[Entries supplied Boundary: Start]

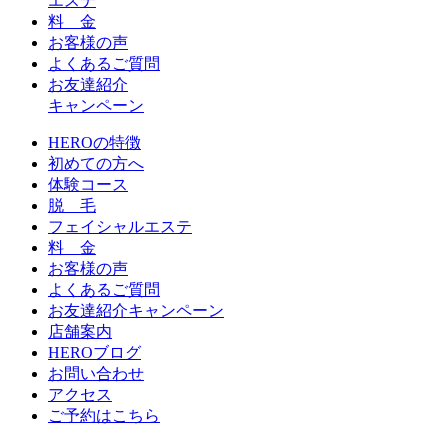
エステ
料 金
お客様の声
よくあるご質問
お友達紹介
キャンペーン
HEROの特徴
初めての方へ
体験コース
脱 毛
フェイシャルエステ
料 金
お客様の声
よくあるご質問
お友達紹介キャンペーン
店舗案内
HEROブログ
お問い合わせ
アクセス
ご予約はこちら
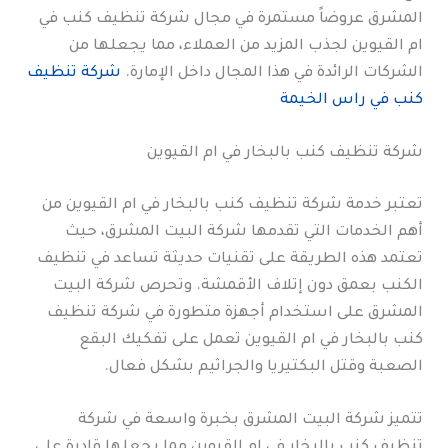
المشرق عروضاً مستمرة في مجال شركة تنظيف كنب في
ام القيوين لجذب المزيد من العملاء، مما يجعلها من
الشركات الرائدة في هذا المجال داخل الإمارة.
شركة تنظيف
كنب في راس الخيمة
شركة تنظيف كنب بالبخار في ام القيوين
تعتبر خدمة شركة تنظيف كنب بالبخار في ام القيوين من
أهم الخدمات التي تقدمها شركة البيت المشرق، حيث
تعتمد هذه الطريقة على تقنيات حديثة تساعد في تنظيف
الكنب بعمق دون إتلاف الأقمشة. وتحرص شركة البيت
المشرق على استخدام أجهزة متطورة في شركة تنظيف
كنب بالبخار في ام القيوين تعمل على تفكيك البقع
الصعبة وقتل البكتيريا والجراثيم بشكل فعال.
تتميز شركة البيت المشرق بخبرة واسعة في شركة
تنظيف كنب بالبخار في ام القيوين مما يجعلها قادرة على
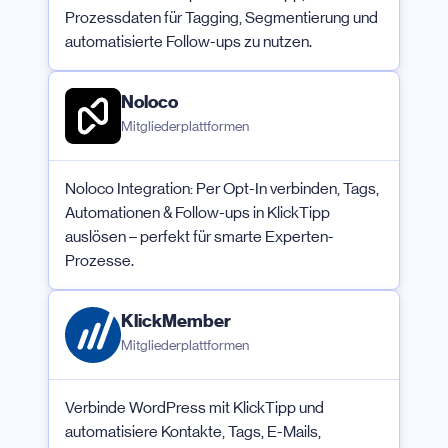
Prozessdaten für Tagging, Segmentierung und
automatisierte Follow-ups zu nutzen.
Noloco
Mitgliederplattformen
Noloco Integration: Per Opt-In verbinden, Tags,
Automationen & Follow-ups in KlickTipp
auslösen – perfekt für smarte Experten-
Prozesse.
KlickMember
Mitgliederplattformen
Verbinde WordPress mit KlickTipp und
automatisiere Kontakte, Tags, E-Mails,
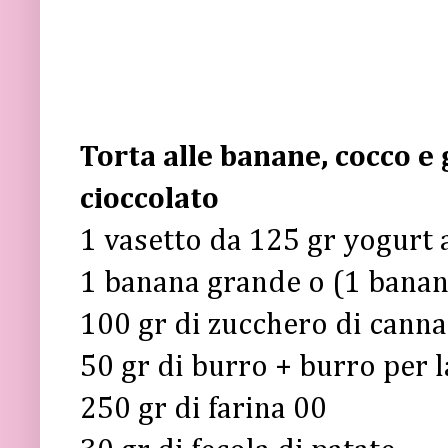
Torta alle banane, cocco e 
cioccolato
1 vasetto da 125 gr yogurt 
1 banana grande o (1 banan
100 gr di zucchero di canna
50 gr di burro + burro per l
250 gr di farina 00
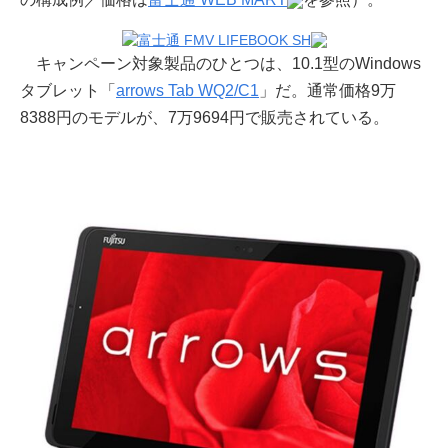
キャンペーン対象製品のひとつは、10.1型のWindows
タブレット「
arrows Tab WQ2/C1
」だ。通常価格9万
8388円のモデルが、7万9694円で販売されている。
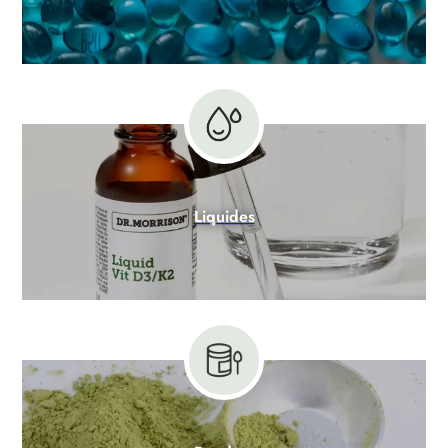
Liquides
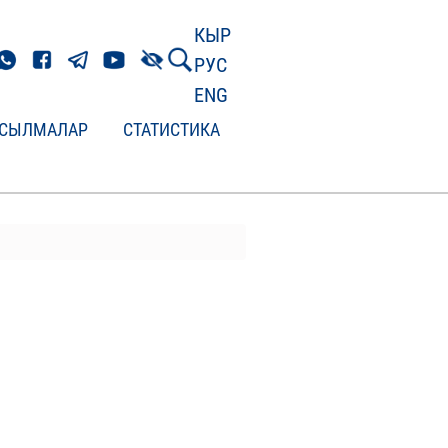
КЫР
РУС
ENG
СЫЛМАЛАР
СТАТИСТИКА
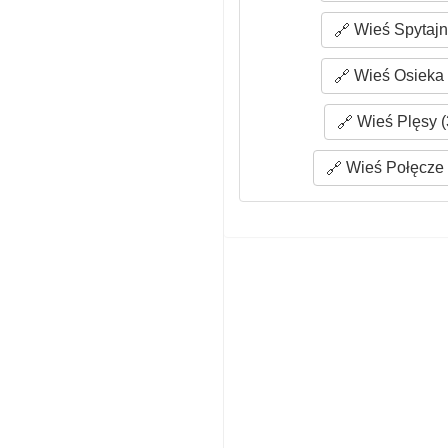
Wieś Spytajn
Wieś Osieka 
Wieś Plęsy (
Wieś Połęcze 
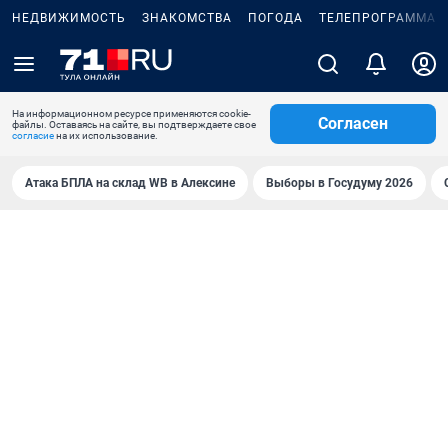
НЕДВИЖИМОСТЬ
ЗНАКОМСТВА
ПОГОДА
ТЕЛЕПРОГРАММА
На информационном ресурсе применяются cookie-
Согласен
файлы. Оставаясь на сайте, вы подтверждаете свое
согласие
на их использование.
Атака БПЛА на склад WB в Алексине
Выборы в Госудуму 2026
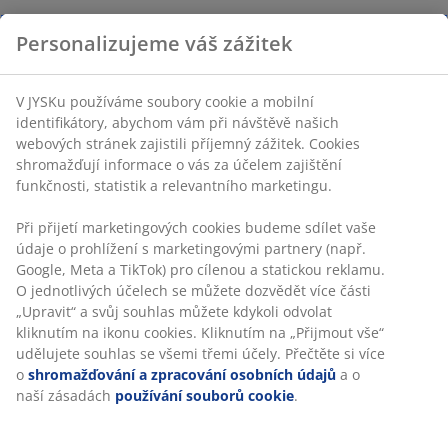
Personalizujeme váš zážitek
V JYSKu používáme soubory cookie a mobilní
identifikátory, abychom vám při návštěvě našich
webových stránek zajistili příjemný zážitek. Cookies
shromažďují informace o vás za účelem zajištění
funkčnosti, statistik a relevantního marketingu.
Při přijetí marketingových cookies budeme sdílet vaše
údaje o prohlížení s marketingovými partnery (např.
Google, Meta a TikTok) pro cílenou a statickou reklamu.
O jednotlivých účelech se můžete dozvědět více části
„Upravit“ a svůj souhlas můžete kdykoli odvolat
kliknutím na ikonu cookies. Kliknutím na „Přijmout vše“
udělujete souhlas se všemi třemi účely. Přečtěte si více
o
shromažďování a zpracování osobních údajů
a o
naší zásadách
používání souborů cookie
.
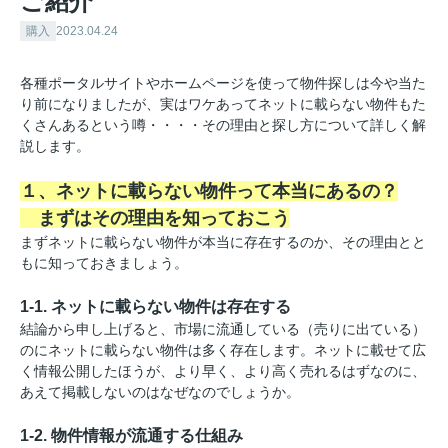
ご紹介
購入
2023.04.24
各種ポータルサイトやホームページを使って物件探しは今や当た
り前になりましたが、実はワケあってネットに載らない物件もた
くさんあるという噂・・・・その理由と探し方について詳しく解
説します。
１、ネットに載らない物件って本当にあるの？
まずはその理由を知っておこう
まずネットに載らない物件が本当に存在するのか、その理由とと
もに知っておきましょう。
1-1. ネットに載らない物件は存在する
結論から申し上げると、市場に流通している（売りに出ている）
のにネットに載らない物件は多く存在します。ネットに載せて広
く情報公開したほうが、より早く、より高く売れるはずなのに、
あえて掲載しないのはなぜなのでしょうか。
1-2. 物件情報が流通する仕組み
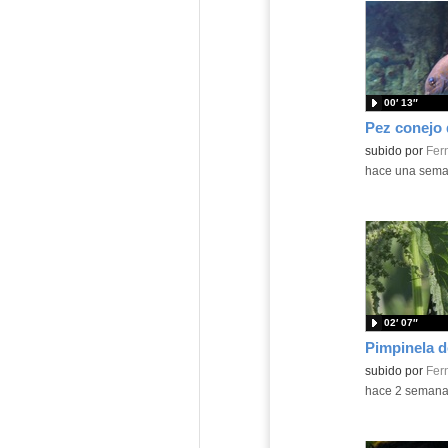
00′ 13″
Contenido educ
subido por
Fer
-
hace una sem
02′ 07″
Contenido educ
subido por
Fer
-
hace 2 seman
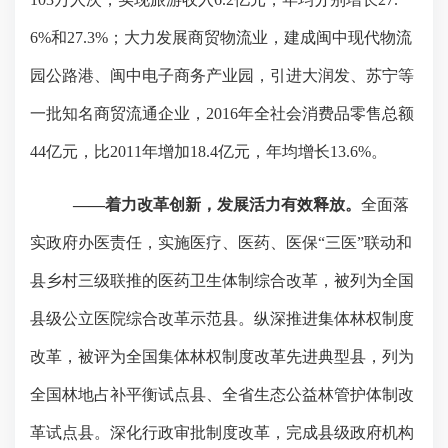
6%
和
27.3%
；大力发展商贸物流业，建成闽中现代物流
园公路港、闽中电子商务产业园，引进大润发、苏宁等
一批知名商贸流通企业，
2016
年全社会消费品零售总额
44
亿元，比
2011
年增加
18.4
亿元，年均增长
13.6%
。
——着力改革创新，发展活力有效释放。
全面落
实政府办医责任，实施医疗、医药、医保“三医”联动和
县乡村三级联推的医药卫生体制综合改革，被列为全国
县级公立医院综合改革示范县。纵深推进集体林权制度
改革，被评为全国集体林权制度改革先进典型县，列为
全国林地占补平衡试点县、全省生态公益林管护体制改
革试点县。深化行政审批制度改革，完成县级政府机构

[Entries supplied Boundary: End]

[Work to complete] Aside from the pictures, repeat the listing exactly.

[Task output]
エステ
料 金
お客様の声
よくあるご質問
お友達紹介
キャンペーン
HEROの特徴
初めての方へ
体験コース
脱 毛
フェイシャルエステ
料 金
お客様の声
よくあるご質問
お友達紹介キャンペーン
店舗案内
HEROブログ
お問い合わせ
アクセス
ご予約はこちら
المشرق عروضاً مستمرة في مجال شركة تنظيف كنب في
ام القيوين لجذب المزيد من العملاء، مما يجعلها من
الشركات الرائدة في هذا المجال داخل الإمارة.
شركة تنظيف
كنب في راس الخيمة
شركة تنظيف كنب بالبخار في ام القيوين
تعتبر خدمة شركة تنظيف كنب بالبخار في ام القيوين من
أهم الخدمات التي تقدمها شركة البيت المشرق، حيث
تعتمد هذه الطريقة على تقنيات حديثة تساعد في تنظيف
الكنب بعمق دون إتلاف الأقمشة. وتحرص شركة البيت
المشرق على استخدام أجهزة متطورة في شركة تنظيف
كنب بالبخار في ام القيوين تعمل على تفكيك البقع
الصعبة وقتل البكتيريا والجراثيم بشكل فعال.
تتميز شركة البيت المشرق بخبرة واسعة في شركة
تنظيف كنب بالبخار في ام القيوين مما يجعلها قادرة على
Prozessdaten für Tagging, Segmentierung und
automatisierte Follow-ups zu nutzen.
Noloco
Mitgliederplattformen
Noloco Integration: Per Opt-In verbinden, Tags,
Automationen & Follow-ups in KlickTipp
auslösen – perfekt für smarte Experten-
Prozesse.
KlickMember
Mitgliederplattformen
Verbinde WordPress mit KlickTipp und
automatisiere Kontakte, Tags, E-Mails,
Torta alle banane, cocco e 
cioccolato
1 vasetto da 125 gr yogurt 
1 banana grande o (1 banan
100 gr di zucchero di canna
50 gr di burro + burro per l
250 gr di farina 00
キャンペーン対象製品のひとつは、10.1型のWindows
タブレット「
arrows Tab WQ2/C1
」だ。通常価格9万
8388円のモデルが、7万9694円で販売されている。
Liquides
КЫР
РУС
ENG
СЫЛМАЛАР
СТАТИСТИКА
Wieś Spytajn
Wieś Osieka 
Wieś Plęsy (
Wieś Połęcze 
НЕДВИЖИМОСТЬ
ЗНАКОМСТВА
ПОГОДА
ТЕЛЕПРОГРАММА
На информационном ресурсе применяются cookie-
Согласен
файлы. Оставаясь на сайте, вы подтверждаете свое
согласие
на их использование.
Атака БПЛА на склад WB в Алексине
Выборы в Госудуму 2026
Personalizujeme váš zážitek
V JYSKu používáme soubory cookie a mobilní
identifikátory, abychom vám při návštěvě našich
webových stránek zajistili příjemný zážitek. Cookies
shromažďují informace o vás za účelem zajištění
funkčnosti, statistik a relevantního marketingu.
Při přijetí marketingových cookies budeme sdílet vaše
údaje o prohlížení s marketingovými partnery (např.
Google, Meta a TikTok) pro cílenou a statickou reklamu.
O jednotlivých účelech se můžete dozvědět více části
„Upravit“ a svůj souhlas můžete kdykoli odvolat
kliknutím na ikonu cookies. Kliknutím na „Přijmout vše“
udělujete souhlas se všemi třemi účely. Přečtěte si více
o
shromažďování a zpracování osobních údajů
a o
naší zásadách
používání souborů cookie
.
ご紹介
購入
2023.04.24
各種ポータルサイトやホームページを使って物件探しは今や当た
り前になりましたが、実はワケあってネットに載らない物件もた
くさんあるという噂・・・・その理由と探し方について詳しく解
説します。
１、ネットに載らない物件って本当にあるの？
まずはその理由を知っておこう
まずネットに載らない物件が本当に存在するのか、その理由とと
もに知っておきましょう。
1-1. ネットに載らない物件は存在する
結論から申し上げると、市場に流通している（売りに出ている）
のにネットに載らない物件は多く存在します。ネットに載せて広
く情報公開したほうが、より早く、より高く売れるはずなのに、
あえて掲載しないのはなぜなのでしょうか。
1-2. 物件情報が流通する仕組み
00′ 13″
Contenido educ
subido por
Fer
-
hace una sem
02′ 07″
Contenido educ
subido por
Fer
-
hace 2 seman
6%
和
27.3%
；大力发展商贸物流业，建成闽中现代物流
园公路港、闽中电子商务产业园，引进大润发、苏宁等
一批知名商贸流通企业，
2016
年全社会消费品零售总额
44
亿元，比
2011
年增加
18.4
亿元，年均增长
13.6%
。
——着力改革创新，发展活力有效释放。
全面落
实政府办医责任，实施医疗、医药、医保“三医”联动和
县乡村三级联推的医药卫生体制综合改革，被列为全国
县级公立医院综合改革示范县。纵深推进集体林权制度
改革，被评为全国集体林权制度改革先进典型县，列为
全国林地占补平衡试点县、全省生态公益林管护体制改
革试点县。深化行政审批制度改革，完成县级政府机构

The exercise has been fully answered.